It does, but so does CAT6 if you think about it. Cable installers would be able to do either.
I've had mine installed by a low-voltage installer. Charged me $200 per drop for fiber vs. $150 for CAT6A. However, each Fiber drop has 3x duplex outlets (i.e. 6 strands, 2 for each port), so it's actually cheaper than CAT6 per port. And it's cheaper overall even if you just use 1 of the ports if you run 10Gb over it (10Gb CAT6 transceivers are about $70 more expensive per port pair compared to 10Gb Fiber transceivers).
However, you can just also run pre-terminated OS2 or OM4 fiber with LC-LC connectors as well - those connectors are small enough to pull through walls.

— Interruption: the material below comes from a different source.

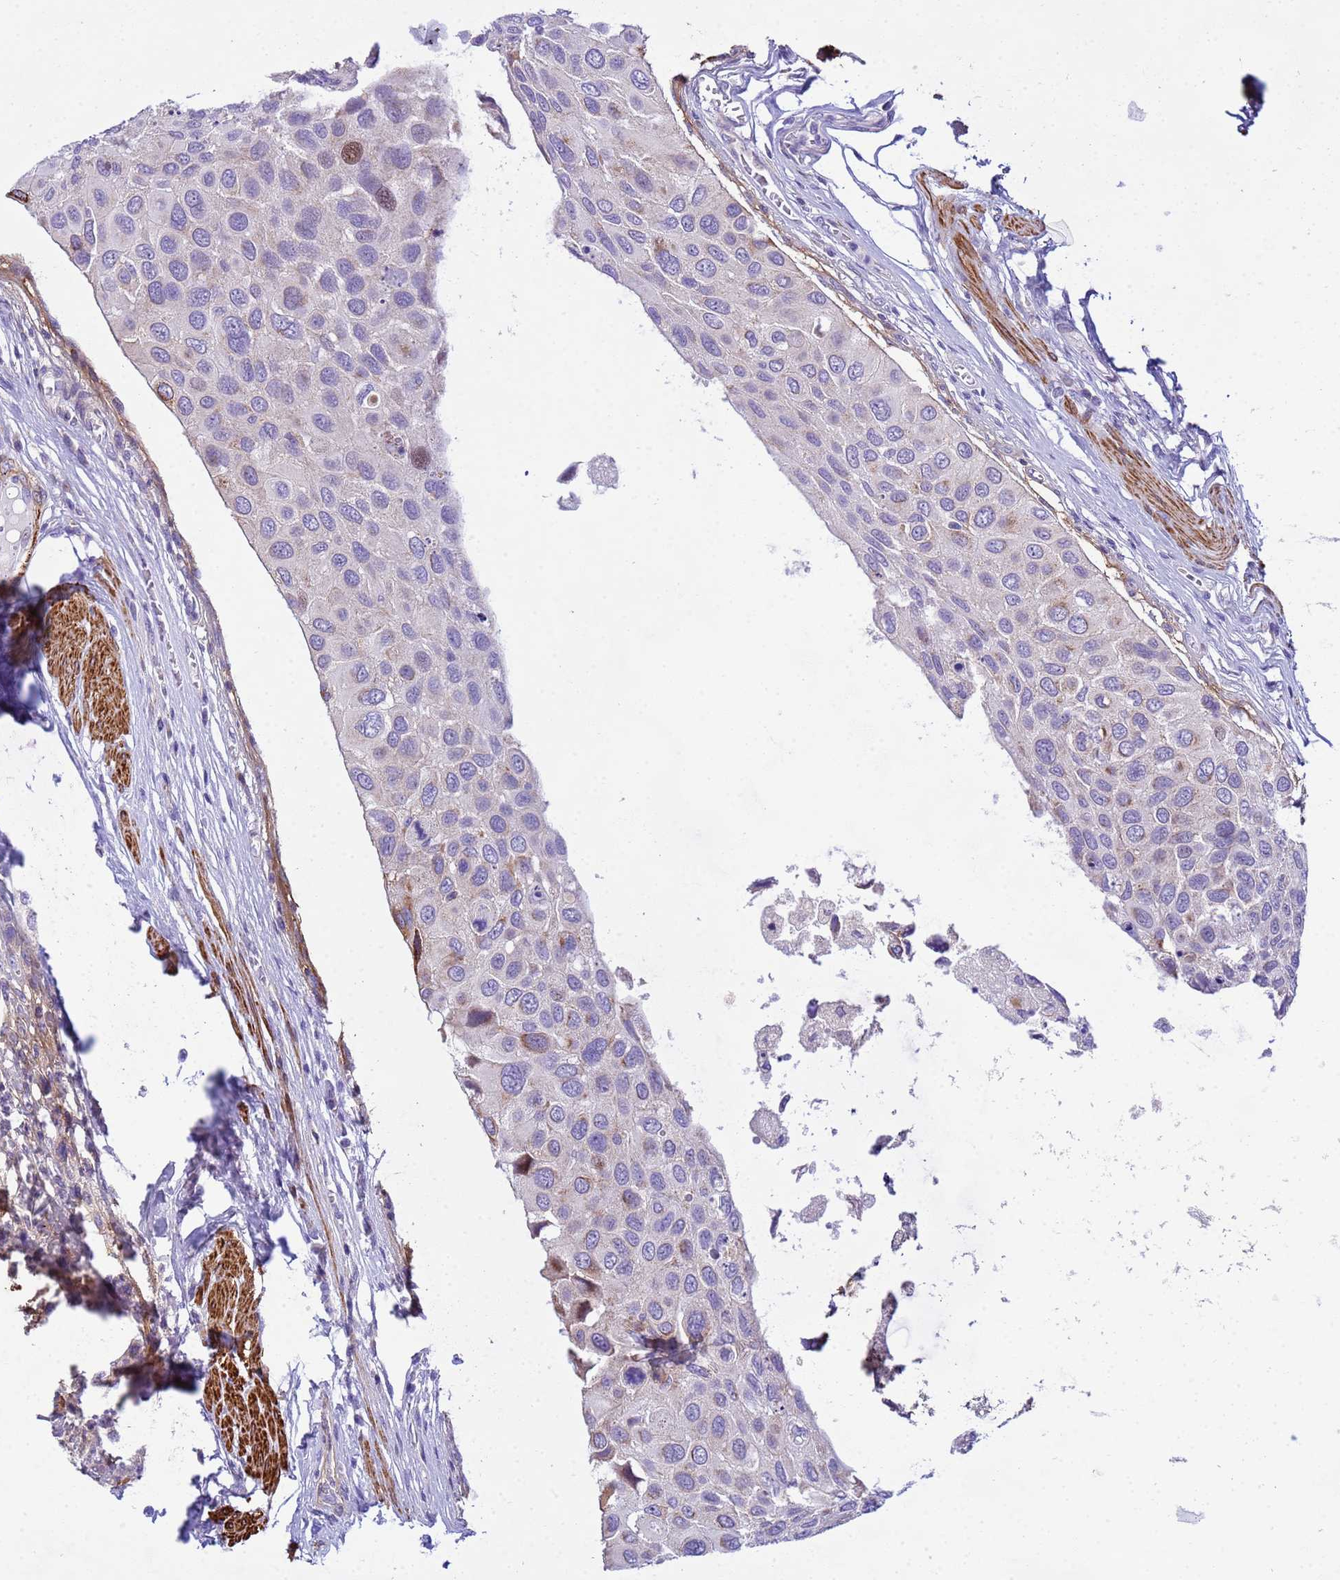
{"staining": {"intensity": "moderate", "quantity": "<25%", "location": "nuclear"}, "tissue": "urothelial cancer", "cell_type": "Tumor cells", "image_type": "cancer", "snomed": [{"axis": "morphology", "description": "Urothelial carcinoma, High grade"}, {"axis": "topography", "description": "Urinary bladder"}], "caption": "High-grade urothelial carcinoma stained for a protein (brown) reveals moderate nuclear positive expression in about <25% of tumor cells.", "gene": "P2RX7", "patient": {"sex": "male", "age": 50}}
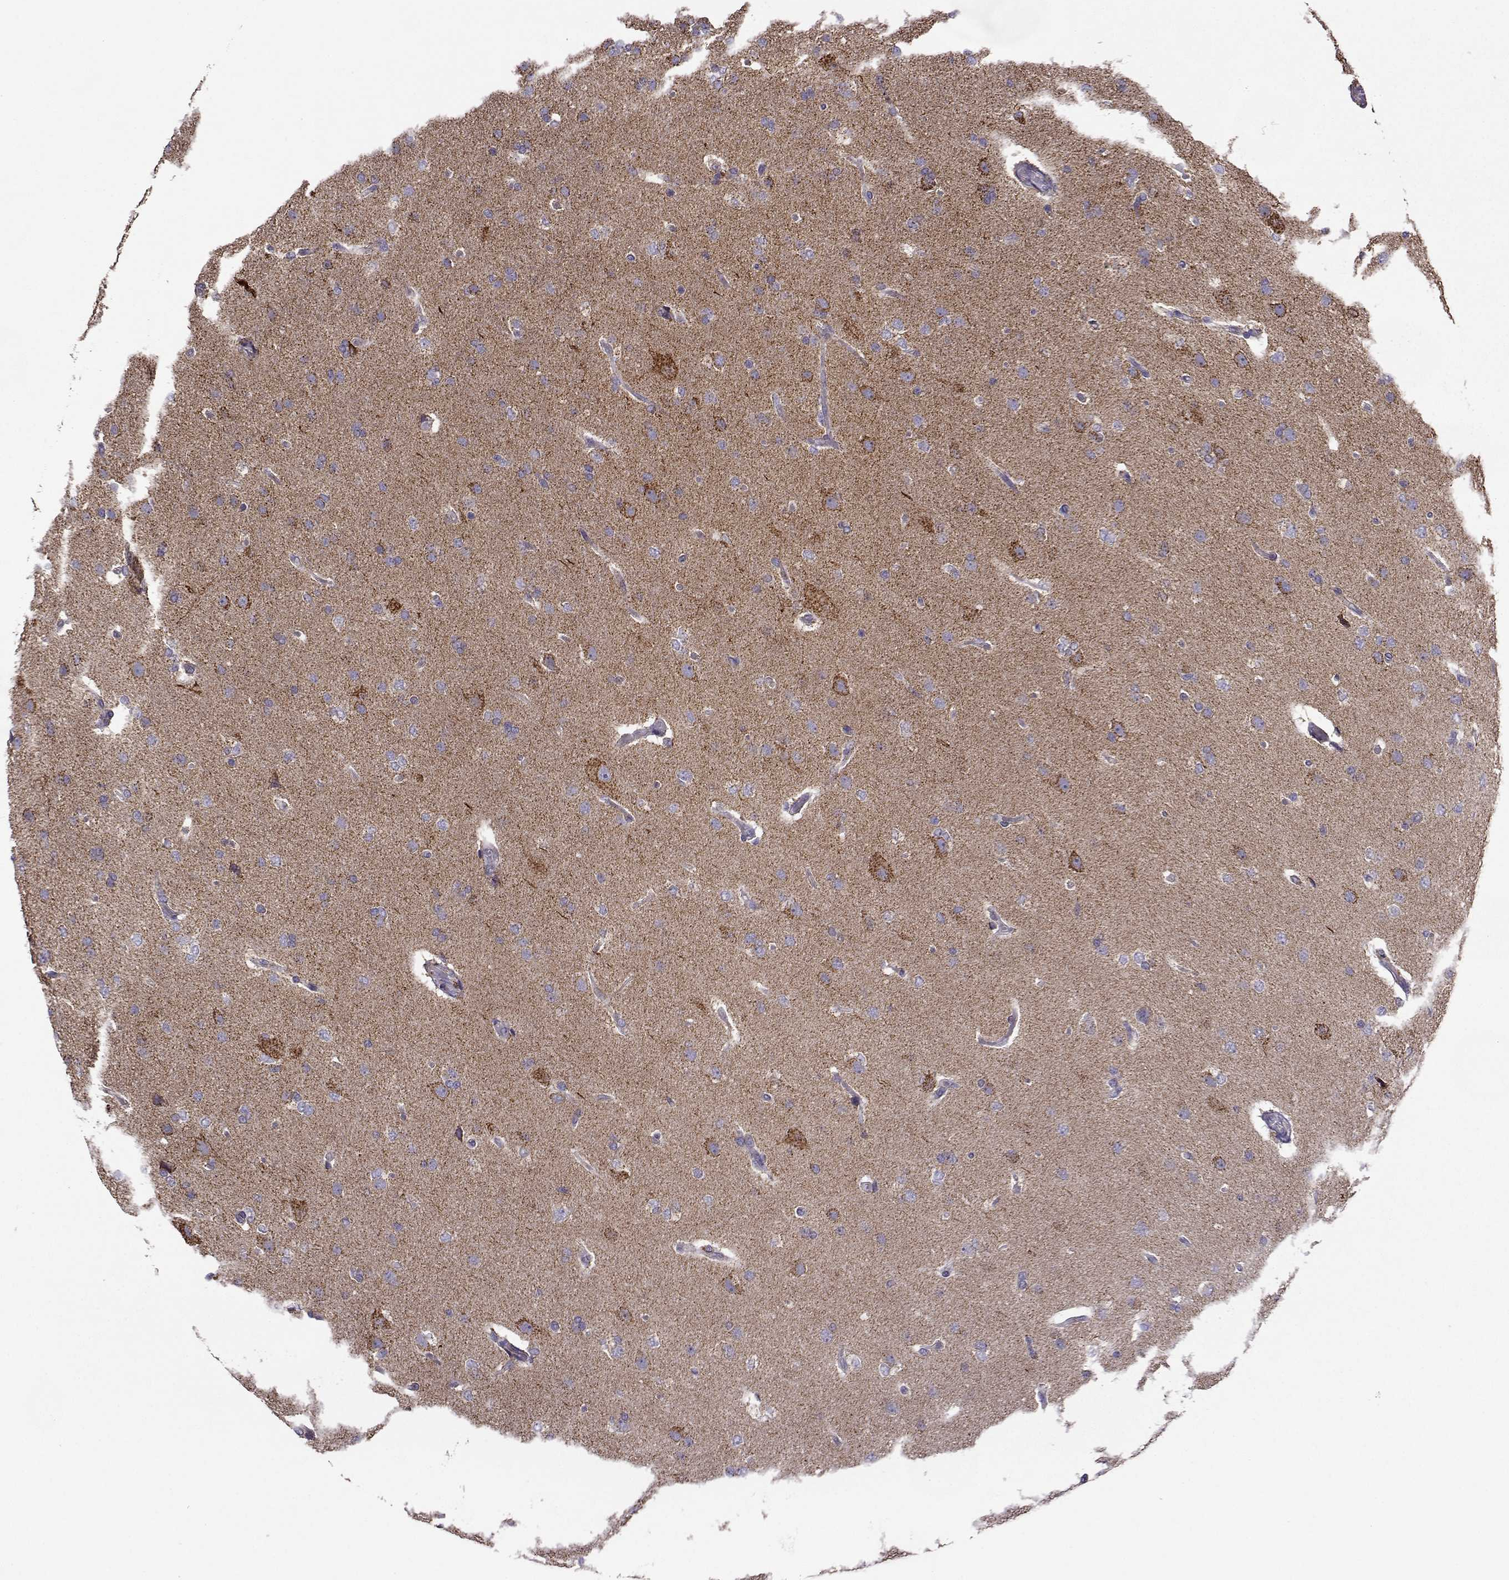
{"staining": {"intensity": "negative", "quantity": "none", "location": "none"}, "tissue": "glioma", "cell_type": "Tumor cells", "image_type": "cancer", "snomed": [{"axis": "morphology", "description": "Glioma, malignant, High grade"}, {"axis": "topography", "description": "Brain"}], "caption": "Tumor cells are negative for brown protein staining in glioma.", "gene": "NECAB3", "patient": {"sex": "male", "age": 68}}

Also keep in mind fiber always terminates into a male plug - both custom or pre-terminated. It's not like CAT6 where building cabling terminate into female and loose cables terminate into male. With fiber you plug in the building male end of the cable into the back of a female-female coupler, so that you have a female end facing out to the room where you can plug in another fiber cable. i.e. these:
So there is no specific benefit like there is with custom length CAT6 that terminates into a punchdown block. Of course you can get more exact lengths with custom cabling, but you can just overbuy and then leave a rolled up portion behind the drywall.